#### Information provided
........

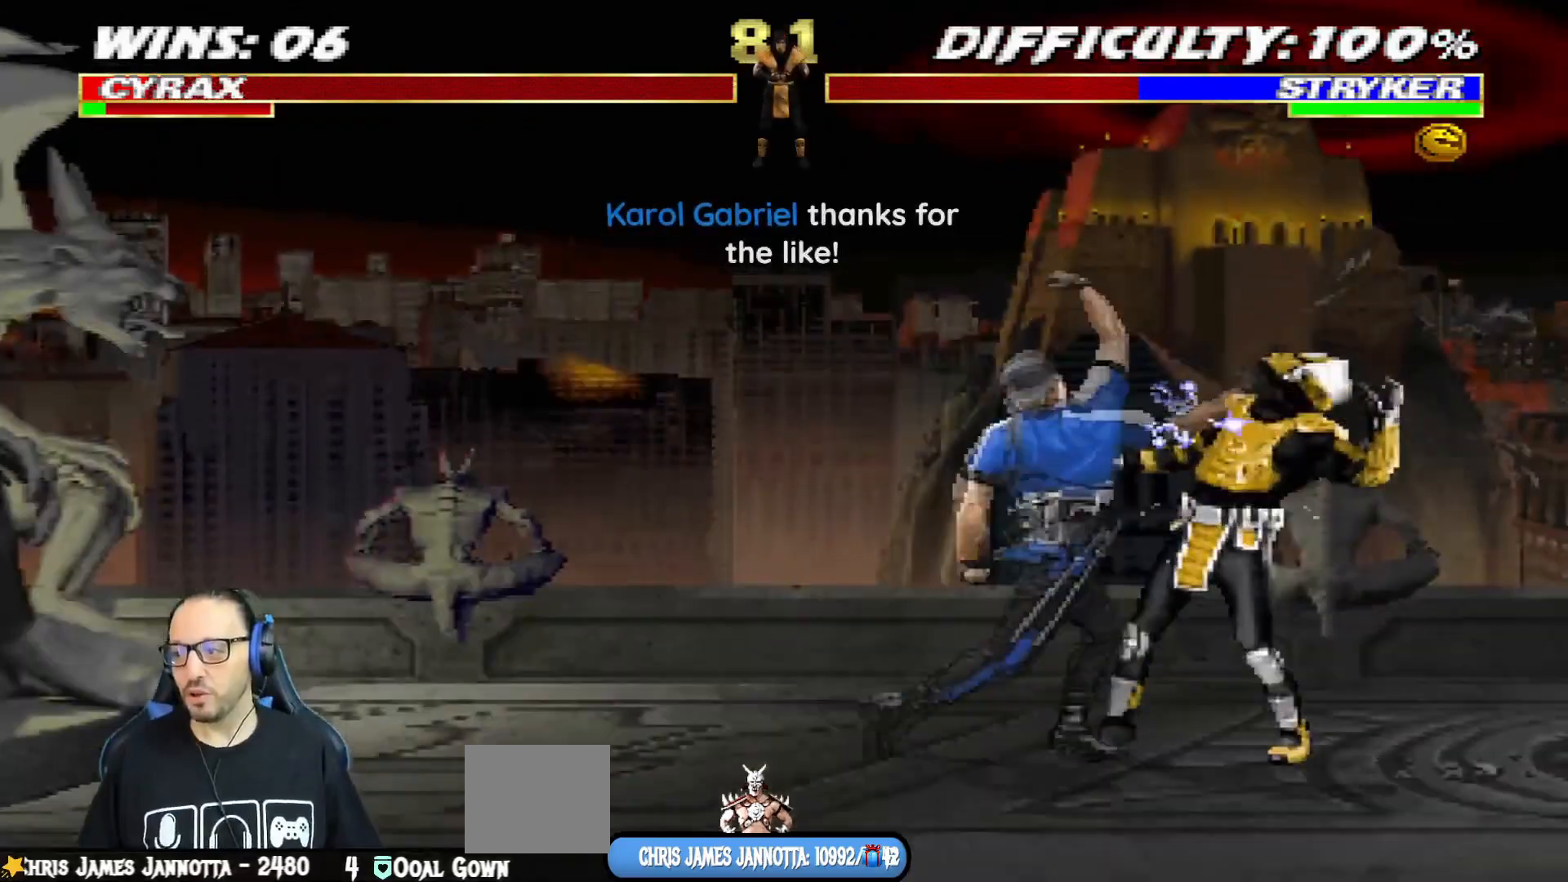
Gameplay with a controller (PlayStation layout); each line is a JSON object with the inputs held at the frame after it. "events" lists button and stick changes between this image and that frame as [ms after this image, input, new state], when the widget could be followed in between.
{"buttons": [], "left_stick": "center", "right_stick": "center", "events": [[50, "CROSS", "down"], [150, "CROSS", "up"], [267, "CROSS", "down"], [384, "CROSS", "up"]]}
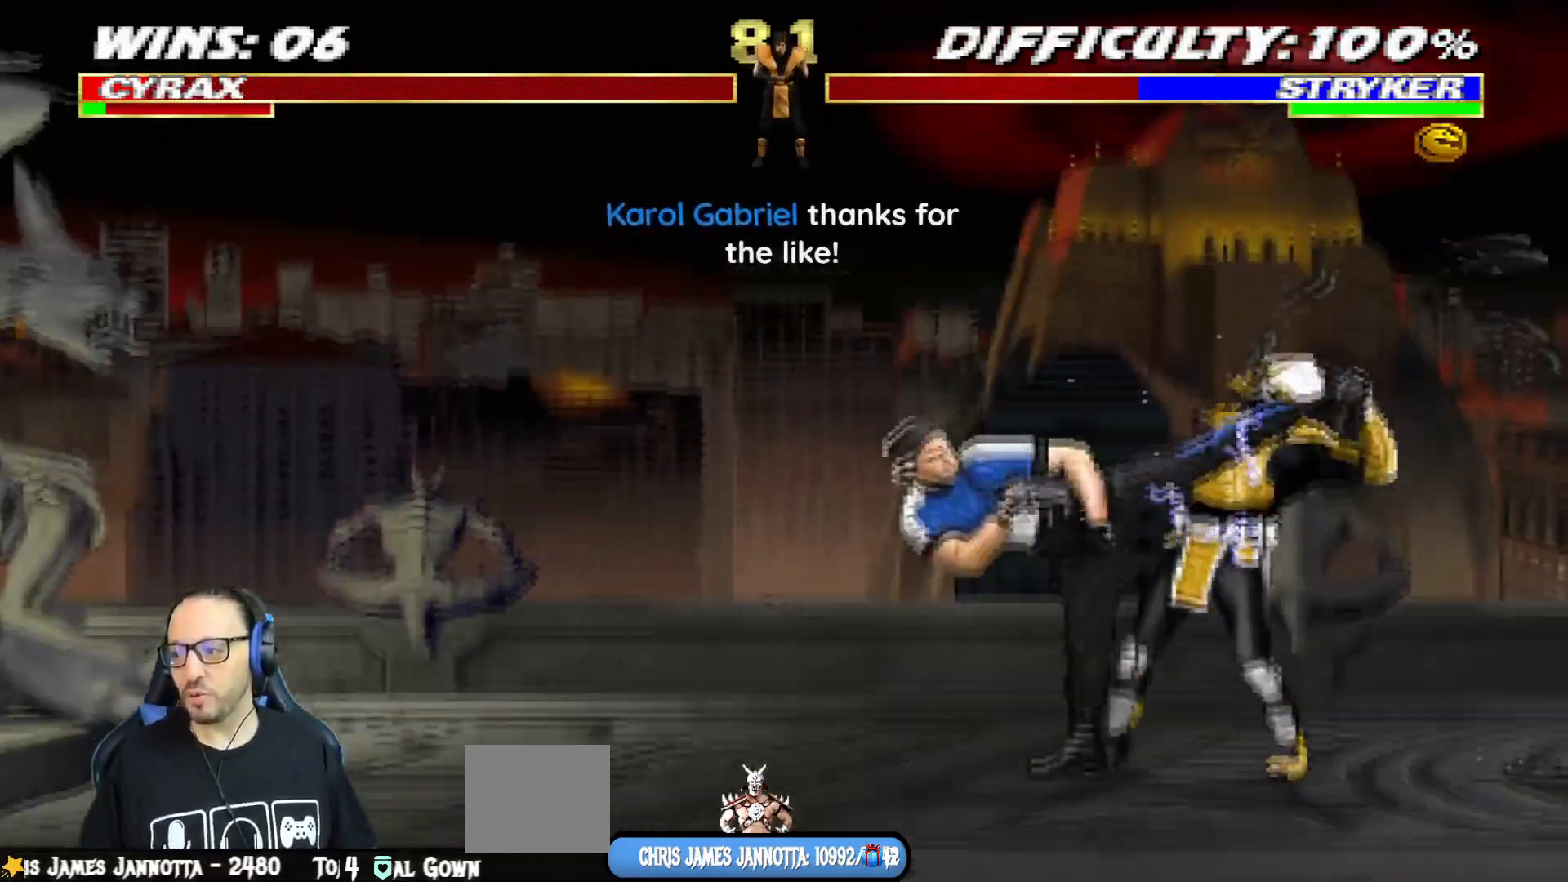
{"buttons": ["CROSS"], "left_stick": "center", "right_stick": "center"}
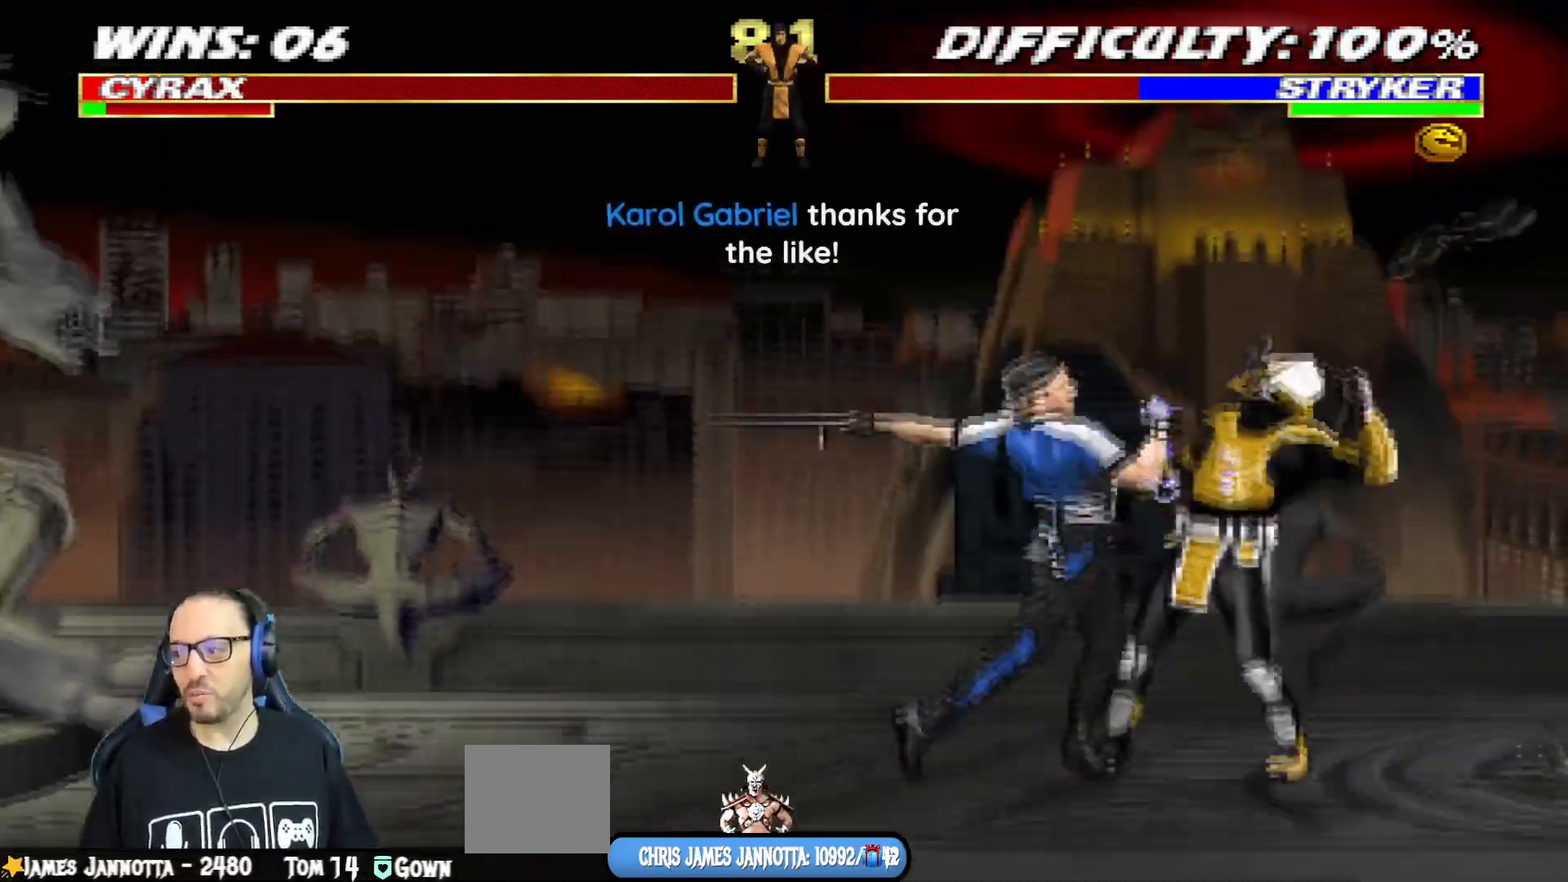
{"buttons": [], "left_stick": "center", "right_stick": "center"}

........

#### Exercise
Write out each line of the data exactly; the images should be left out.

#### Task result
Gameplay with a controller (PlayStation layout); each line is a JSON object with the inputs held at the frame after it. "events" lists button and stick changes between this image and that frame as [ms after this image, input, new state], when the widget could be followed in between.
{"buttons": [], "left_stick": "center", "right_stick": "center", "events": [[50, "CROSS", "down"], [150, "CROSS", "up"], [267, "CROSS", "down"], [384, "CROSS", "up"]]}
{"buttons": ["CROSS"], "left_stick": "center", "right_stick": "center"}
{"buttons": [], "left_stick": "center", "right_stick": "center"}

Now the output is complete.